Multitasking plays a similar role in computing but takes on a couple of different names - concurrency and parallel processing.
Concurrency and Parallel Processing
In software development, concurrency and parallelism usually occur in applications with multithreading. It’s important to know the significant, albeit nuanced, difference between the two processes. Consider the metaphor, for example, of a team of workers building a car.
With concurrency, you can have multiple workers building different parts for the car, but they share one common bench for assembling the parts. Only one worker can assemble at the bench at a time, so while one does, the other workers operate on their parts in the background. With parallelism, you have multiple benches at which workers can be assembling parts simultaneously.
Golang and Concurrency
As a general concept, concurrency is widely known and used throughout the Go community. The key to achieving Golang concurrency is using Goroutines - lightweight, low-cost methods or functions that can run concurrently with other methods and functions. Golang offers a specific CSP (Communication Sequential Processes) paradigm in its base, which allows for convenient parallel processing using Goroutines to facilitate concurrent execution in code. It effectively acts as a “scheduler” which maps a fixed number of system threads to execute a potentially infinite number of Goroutines. What does this mean for developers? You can write concurrent code that can be executed in parallel by different cores of the computer or executed in sequence, depending on the runtime of your Go scheduler. Concurrency in Golang typically happens when Go channels exchange data between Goroutines, which sounds promising and straightforward enough. But how exactly can a developer structure the code so it is internally consistent and does not have race-conditions? In this post, I will describe some patterns we use widely as a Golang software development company for parallelizing the processing of data in our microservices. Usually, we use parallelization by algorithm or parallelization by data to power many processor cores of the hosting computer and speed up computations.
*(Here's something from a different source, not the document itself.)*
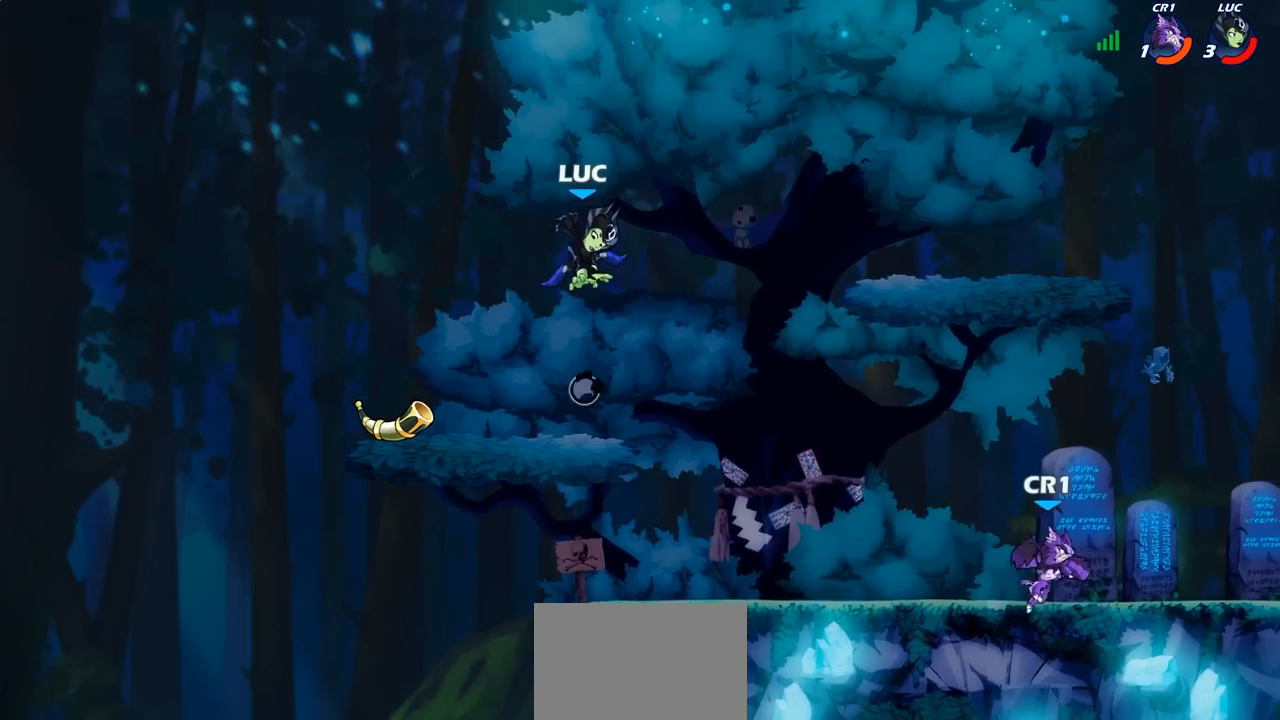
{"buttons": ["CROSS"], "left_stick": "right", "right_stick": "center", "events": [[100, "left_stick", "right"], [417, "CROSS", "down"]]}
Parallelization by Algorithm
Parallelization by algorithm means that a program contains different stages that can be executed independently. In most cases, one stage depends on another stage or data that stage produces. A helpful example would be to look at computational and transmitting tasks. The computational task should not be blocked by the transmitting task in the code, so it is better to run them in parallel. Usually, we use the following pattern in order to relate and run the tasks:
package main
import "fmt"
type Figure struct {
Length int
Width int
Square int
}
const n = 2
func main() {
ff := []Figure{Figure{1, 2, 0}, Figure{3, 2, 0}, Figure{1, 10, 0}}
squarec := make(chan Figure, n)
go func() {
computeSquare(ff, squarec)
}()
send(squarec)
}
func computeSquare(ff []Figure, squarec chan<- Figure) {
for _, f := range ff {
f.Square = f.Length * f.Width
squarec <- f
}
close(squarec)
}
func send(sourcec <-chan Figure) {
count := 0
batch := make([]Figure, 0, n)
for f := range sourcec {
batch = append(batch, f)
count++
if count == n {
// imitate sending batch
fmt.Println(batch)
batch = make([]Figure, 0, n)
count = 0
}
}
// imitate sending rest
fmt.Println(batch)
}
First, we run the routine for calculating the square of a figure computeSquare. Then we run the sending task. And when we finish computing the data, we close the communication channel using squarec. The transmission of the data finishes when all the data is received from the channel, and the channel is closed.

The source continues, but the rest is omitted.